Vous êtes vent debout contre le projet de loi El Khomri. Toucher au code du travail est-il un tabou pour FO ?
Jean-Claude Mailly, (secrétaire général de Force ouvrière) : Le problème n’est pas qu’il touche au code du travail : dans ce code, il y a pas mal de dispositions qui ont été introduites à la demande du patronat et pas des syndicats. Le problème est que le projet de loi vient totalement inverser la conception du droit du travail. Jusqu’à présent, il avait pour objet de sécuriser les salariés en garantissant à tous une égalité des droits. Demain, si ce texte est voté, il va sécuriser les patrons en fragilisant les salariés. Les exemples sont légions de cette inversion de logique. Prenons les accords dits de préservation ou développement de l’emploi. Si un salarié refuse, il ne sera pas licencié économique, comme on l’avait obtenu au Parlement sur les accords de maintien dans l’emploi, il sera licencié pour motif personnel, donc sans droit au reclassement. Sur le licenciement économique, le gouvernement prétend sécuriser la jurisprudence. C’est en partie faux. Le modèle maintenant, c’est l’Espagne ! Sur le temps de travail, les branches sont totalement court-circuitées. Et je ne parle pas de la rémunération des heures supplémentaires… Tout cela s’ajoute à la validation des accords par référendum, au plafonnement des dommages et intérêts en cas de licenciement abusif, au forfait jour dans les petites entreprises, ou encore à la réforme de la médecine du travail qui va faire qu’il n’y aura plus de visite médicale avant de travailler de nuit. Ce texte est inamendable.
Vous en demandez le retrait ?
Inamendable, ça veut dire qu’on est prêt à une bagarre et que nous demandons son rejet.
Tous les syndicats qui étaient réunis mardi soir ne partagent pas votre point de vue… Etes-vous prêt à composer ?
Force ouvrière ne participe pas systématiquement à des réunions intersyndicales, cela dépend du sujet, du contexte. Cette fois-ci, le sujet était assez grave et sérieux pour qu’on y aille. Je l’ai dit à Philippe Martinez la semaine dernière, quand il est venu à FO en discuter avec nous. A Force ouvrière, on pense qu’un dossier aussi important que celui-ci mérite une grève. Maintenant, nous abordons les discussions avec les autres syndicats avec un esprit ouvert. Nous sommes prêts à discuter d’une date de mobilisation dans la rue. Quant à se mettre d’accord sur un texte commun, c’est autre chose.
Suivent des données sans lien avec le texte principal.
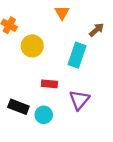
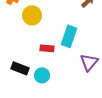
cyan rectangle: (77, 55) -> (69, 36), moved
purple triangle: (79, 100) -> (89, 62), moved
Nous ne nous engagerons pas sur un texte a minima et quoi qu’il arrive, FO gardera sa liberté de comportement et d’analyse.
Qu’attendez-vous de la négociation sur l’Unédic ?
Le déficit augmente car quand le chômage augmente, les recettes du régime baissent et ses dépenses augmentent. Il ne faut pas être sorti de Polytechnique pour le comprendre. Cela dit, nous avons des pistes pour réduire ce déficit : un système de bonus malus par rapport à l’utilisation des contrats précaires à l’image de celui qui existe sur les accidents du travail, l’introduction d’une cotisation de solidarité au-dessus de 12.300 euros de salaire par mois et que l’État prenne en charge et non l’Unédic le surcoût d’un milliard qui lui est imposé depuis la création de Pôle emploi. On peut aussi revoir les règles de compensation pour les frontaliers. Et puis, je rappelle qu’une augmentation de 0,1 point de la cotisation chômage rapporte 500 millions d’euros.
Et la dégressivité, de nouveau évoquée par Manuel Valls ?
Je conseille au Premier ministre de se faire faire une note sur les mauvais résultats en termes de retour à l’emploi de la dégressivité instaurée dans les années 1990. Et puis on a déjà une sacrée dégressivité, à l’épuisement des droits à indemnisation, avec les minima sociaux. Quant à repousser le passage de cette durée à 36 mois de 50 à 55 ans, c’est inenvisageable : un tiers des seniors vont au bout de leur durée d’indemnisation. Cela rapporterait 500 millions euros. Il vaut mieux augmenter la cotisation. On est dans la logique de trouver un accord mais pas à n’importe quel prix.
Qu’espérez-vous du rendez-vous salarial dans la fonction publique ?
Même si on n’a pas avalisé tout ce qu’a fait Marylise Lebranchu, c’est une ministre qui pratiquait le dialogue social et a fait dans le budget contraint qui lui était imposé. Je ne sais pas quelle marge de manœuvre va avoir Annick Girardin, mais je n’ai pas l’impression qu’elle soit très différente. Je lui ai déjà rappelé qu’il faut prendre conscience de l’ampleur du malaise qui existe aujourd’hui dans la fonction publique et la nécessité d’avoir un débat sur ses missions et moyens.